The silver flame rolled out across the city, consuming ice spears and dragonsfire, consuming everything in its path.
It halted the spread of the ice in the streets below.
It calmed the hot wind left behind by the Sun Scepter.
It traveled out and out, enveloping everyone and everything, leaving them standing in its wake, their fire cooled and their ice gone.
And when it finally dissipated at the city walls, everything below them was still and silent.
Anders had nothing left, and he was sure Rayna didn’t either, but she gamely circled around, as if to bluff the adult dragons that the twins were ready to do it again, and again, until everyone else gave way to them.
What would happen if the wolves somehow rallied for one more attack?
What would happen if Torsten and the dragons swooped in to breathe their white-gold flame again?
Anders howled his warning, and Rayna bugled her challenge, and both of them knew they were lying—that this was their last and only remaining move.
One second passed, and with it a swoop of Rayna’s wings, a thump of Anders’s heart.
Another second.
Another.
And then, as the children watched, the members of the Dragonmeet turned one by one toward the northwest.
And they flew away from the city, on a course for Drekhelm.
Chapter Sixteen
DARKNESS WAS FALLING RAPIDLY AS THE DRAGONS disappeared into the blue velvet of the night. Anders could still make out the wolves in the city below, forming up, ready to defend Holbard if the four dragons still above them descended.
Rayna and the others were talking about something, bellowing to one another across the distance between them, but he had no way of knowing what they were saying. Some decision must have been made, though—as one, they turned for the west. They were leaving the city
but picking out a direction that made it clear they weren’t following the adults.
They crossed the Sudrain River by moonlight after about half an hour, and slowly descended to land near a clump of trees in the farmland beyond it. The Great Forest of Mists loomed on the horizon, black trees wreathed in white fog.
One by one the dragons came to ground, and the wolves slid down from them. Anders transformed as soon as his paws hit the earth, and once human, silently pulled off Rayna’s harness so she could do the same. Nearby, Lisabet was seeing to Ellukka. Both the harnesses were charred in places, and he wasn’t sure Rayna’s would hold if they used it again.
One by one the dragons transformed, until the eleven children stood in a circle. Some leaned over to rest their hands on their knees, exhausted, others hugged themselves, staring at their companions in the moonlight.
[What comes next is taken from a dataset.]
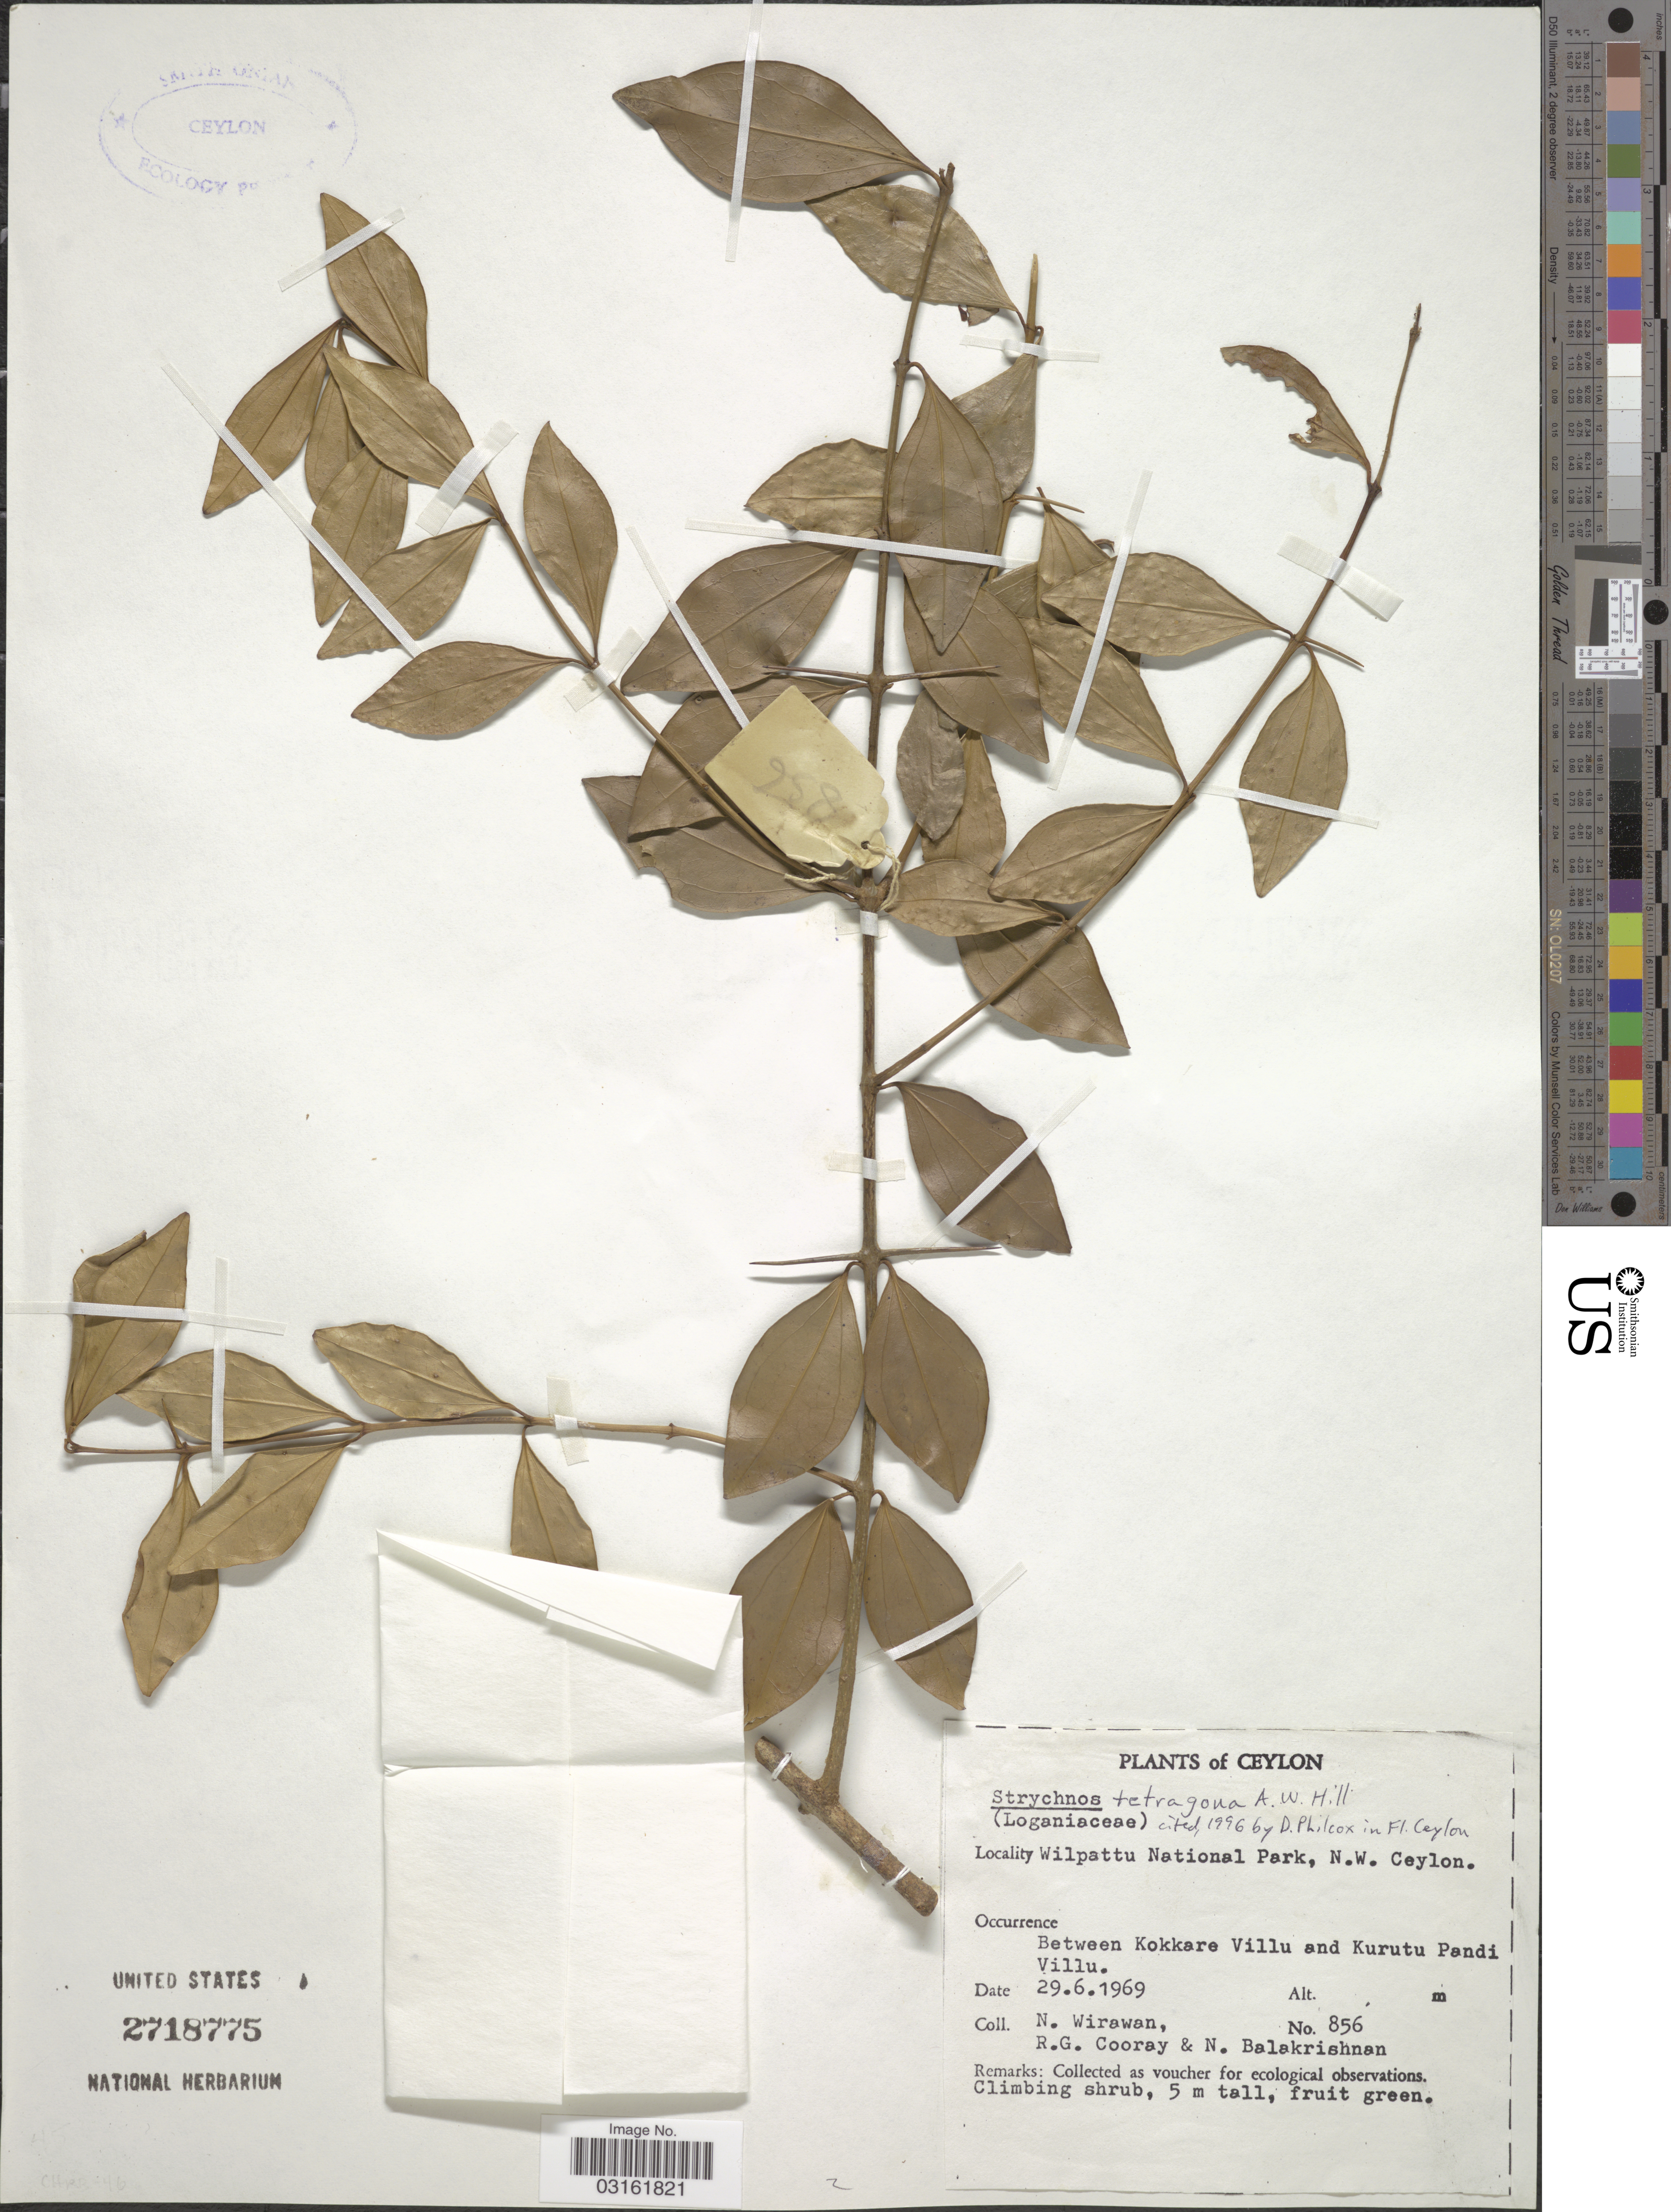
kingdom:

The tableau was broken when Kess suddenly streaked across the circle, leaping down from Lisabet’s arms to run straight for Anders, scaling his body and perching on his shoulders. He was so exhaustedly happy to see her, he didn’t even mind the places where she sank her claws in.
As if the cat’s movement had woken her up, Viktoria spoke in a whisper. “What have we done?”
“The same thing as us,” Ellukka replied. “You can’t go home. Neither can we.”
“We had to,” Lisabet said, sounding just as tired as the others. “If we hadn’t brought the Sun Scepter, the wolves would have weakened the dragons until they killed them. If we hadn’t kept it from the dragons, they’d have used it against the wolves until they could attack instead. We’re the only reason they’re not at war right now.”
“All we did was destroy half of Holbard instead,” said Theo, looking sick.
Rayna sighed. “And they’ll still be at war, once they’ve had the time to think about it. They hate each other. The wolves think the dragons just attacked them, and the dragons know the wolves were getting ready to do the same.”
“Then we’ll need a plan to stop them,” someone said.
Anders blinked, as he realized it had been him. Everyone was looking at him. He took a deep breath and continued. “Viktoria, Sakarias, Det, Mateo, Jai, this is my sister, Rayna,” he said, pointing at her.